The stock market looks weak as we have been saying for weeks even as the key indexes were making new highs Tuesday. With the Fed and other central banks fueling equity markets it may take a while before the indexes enter into a sustained decline. There were a number of data points this morning, most were negative for the stock market. April industrial production declined, factory use was lower in April than in March and another weak outlook for the struggling housing sector, the NAHB housing market index, fell to 45 from 47 with estimates that it would increase to 48. The US and EU economies are much weaker than what Wall Street touts, consumers are smarter than those that have to run up the bullish flag every day to make a living, and are avoiding the stock market. Consumers spent nicely in March when the weather abated but stopped spending in April. Most may not be able to quantify why they are fearful on the outlook but intuitively recognize the foundation is cracking.

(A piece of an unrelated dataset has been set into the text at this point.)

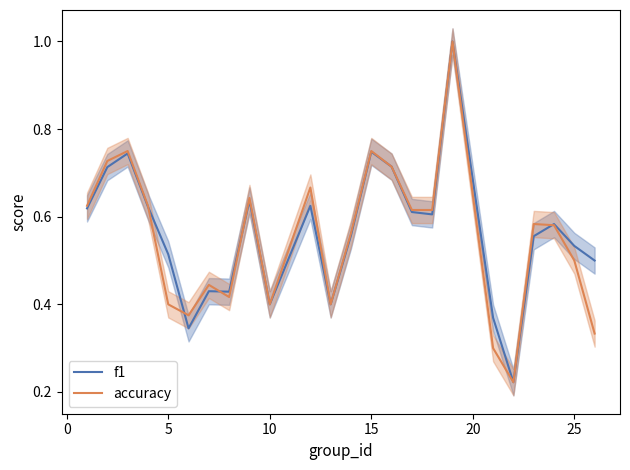

Is it true that accuracy equals 0.4 at 10?

True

Sit back and take a breath - markets are in turmoil now, trying to understand what is happening. We have our view, other has opposing views, but neither bears nor bulls are at ease currently. Expect another increase in volatility in stocks and interest rates.  We believe rates are going to decline further but the path will be rocky at best.

Technically the MBS price could fall as much as 60 basis points and the 10 yr note could increase to 2.60% without changing the wider bullish biases. Loans that are near closing should be careful. Tomorrow’s price action will provide more insight about what to expect over the next week. We don’t expect the stock market to simply roll over easily, choppy trading will dominate.

In summary, the benchmark 10yr Treasury note finally broke through resistance, but when you break one range, you always find another. Currently 2.47 on the 10yr is a floor of resistance and today it was bounced off of 3 times and was unable to break it. However, the rally in bonds has led to the best rates we have seen in about a year. Hard to pass up these gains, so I am recommending to lock – but if you want to float, do so with extreme caution.